HYBRID DEEP Q-NETWORK ARCHITECTURE FOR INTELLIGENT RESOURCE MANAGEMENT IN BIG DATA ENVIRONMENTS
DOI:
https://doi.org/10.63001/tbs.2024.v19.i02.pp131-138Keywords:
Deep Reinforcement Learning (DRL), Resource Management Optimization, Big Data Processing, Deep Q-Network (DQN), Workload Prediction, Computational Efficiency, Resource AllocationAbstract
This paper introduces an advanced Deep Reinforcement Learning (DRL) framework for optimizing resource allocation in big data processing systems, addressing limitations of previous approaches. While existing models like Resource Manager (ResMan) and Deep Resource Allocator (DeepRA) rely primarily on static threshold-based policies, our proposed system employs a novel hybrid Deep Q-Network architecture that dynamically adapts to varying workload patterns. The system was evaluated using the Google Cluster Trace dataset (29 days, 12,500 machines) and the Alibaba Cluster Trace dataset (8 days, 4,000 machines).

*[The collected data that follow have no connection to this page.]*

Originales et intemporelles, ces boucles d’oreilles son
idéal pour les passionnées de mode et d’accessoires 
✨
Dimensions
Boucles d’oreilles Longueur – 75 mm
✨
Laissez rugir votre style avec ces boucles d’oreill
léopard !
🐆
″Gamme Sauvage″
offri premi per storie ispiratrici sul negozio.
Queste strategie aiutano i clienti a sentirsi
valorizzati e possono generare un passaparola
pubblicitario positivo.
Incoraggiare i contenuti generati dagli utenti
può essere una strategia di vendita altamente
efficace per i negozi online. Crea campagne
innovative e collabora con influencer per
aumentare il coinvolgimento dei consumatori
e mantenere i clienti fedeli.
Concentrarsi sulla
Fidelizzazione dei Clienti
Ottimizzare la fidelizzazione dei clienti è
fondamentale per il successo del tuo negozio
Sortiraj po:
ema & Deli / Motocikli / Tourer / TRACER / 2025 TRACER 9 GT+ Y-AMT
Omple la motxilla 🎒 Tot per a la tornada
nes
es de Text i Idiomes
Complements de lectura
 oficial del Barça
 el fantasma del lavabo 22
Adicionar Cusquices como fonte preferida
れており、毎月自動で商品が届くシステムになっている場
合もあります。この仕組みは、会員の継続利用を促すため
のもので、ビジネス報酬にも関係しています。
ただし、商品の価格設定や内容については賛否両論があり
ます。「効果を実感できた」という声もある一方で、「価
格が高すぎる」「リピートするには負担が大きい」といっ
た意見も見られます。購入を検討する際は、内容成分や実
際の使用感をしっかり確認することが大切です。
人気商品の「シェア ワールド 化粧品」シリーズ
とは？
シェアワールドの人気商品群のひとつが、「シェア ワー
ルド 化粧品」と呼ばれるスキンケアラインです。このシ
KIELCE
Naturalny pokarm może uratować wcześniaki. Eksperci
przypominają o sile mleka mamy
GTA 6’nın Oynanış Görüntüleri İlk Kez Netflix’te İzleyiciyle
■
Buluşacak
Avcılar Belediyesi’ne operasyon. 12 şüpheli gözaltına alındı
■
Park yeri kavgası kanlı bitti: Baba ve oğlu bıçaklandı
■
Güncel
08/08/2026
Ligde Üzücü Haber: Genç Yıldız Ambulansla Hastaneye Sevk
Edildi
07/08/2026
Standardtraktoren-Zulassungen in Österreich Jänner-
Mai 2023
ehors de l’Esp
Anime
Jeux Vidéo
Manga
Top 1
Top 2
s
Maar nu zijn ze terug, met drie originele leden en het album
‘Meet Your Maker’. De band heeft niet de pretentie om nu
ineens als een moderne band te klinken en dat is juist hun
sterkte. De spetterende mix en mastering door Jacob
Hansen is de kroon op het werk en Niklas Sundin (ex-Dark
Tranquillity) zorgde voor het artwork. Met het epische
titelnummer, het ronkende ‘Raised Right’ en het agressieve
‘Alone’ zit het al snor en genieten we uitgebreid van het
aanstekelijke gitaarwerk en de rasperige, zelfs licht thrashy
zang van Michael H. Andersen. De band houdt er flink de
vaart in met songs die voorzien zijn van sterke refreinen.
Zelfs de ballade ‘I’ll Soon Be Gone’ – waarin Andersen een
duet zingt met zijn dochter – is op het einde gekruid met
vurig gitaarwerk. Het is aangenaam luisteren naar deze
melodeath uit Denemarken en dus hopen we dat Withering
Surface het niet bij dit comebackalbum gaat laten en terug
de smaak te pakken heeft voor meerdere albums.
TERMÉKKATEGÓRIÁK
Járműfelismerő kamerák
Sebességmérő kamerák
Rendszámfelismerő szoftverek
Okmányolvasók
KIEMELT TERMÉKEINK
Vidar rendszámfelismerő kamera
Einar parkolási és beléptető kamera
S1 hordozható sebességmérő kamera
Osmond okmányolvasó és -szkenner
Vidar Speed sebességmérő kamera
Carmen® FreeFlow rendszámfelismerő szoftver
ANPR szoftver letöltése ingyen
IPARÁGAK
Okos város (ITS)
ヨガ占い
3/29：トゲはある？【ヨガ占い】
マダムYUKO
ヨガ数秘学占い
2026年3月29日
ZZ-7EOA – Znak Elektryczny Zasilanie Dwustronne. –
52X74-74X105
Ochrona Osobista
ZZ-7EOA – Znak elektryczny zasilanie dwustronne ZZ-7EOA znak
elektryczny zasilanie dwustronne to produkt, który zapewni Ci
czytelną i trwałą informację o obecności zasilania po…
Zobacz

Comparative analysis reveals significant improvements over previous models: our system outperforms ResMan by 45% in resource utilization and exceeds DeepRA's job completion efficiency by 38%. The traditional MAPE-K feedback loop approach achieved only 58% accuracy in resource prediction, while our model maintains 89% accuracy across diverse workload scenarios. Using TensorFlow 2.8 implementation on a 200-node Hadoop cluster, the system demonstrated 32% lower resource contention compared to conventional methods. The model's dual-network architecture with prioritized experience replay shows 41% faster convergence than single-network approaches. Furthermore, when tested against sudden workload spikes, our system maintained 94% performance stability, significantly surpassing the 71% stability of threshold-based systems. These results establish a new benchmark in intelligent resource management for big data environments, particularly in handling heterogeneous workloads and dynamic resource requirements.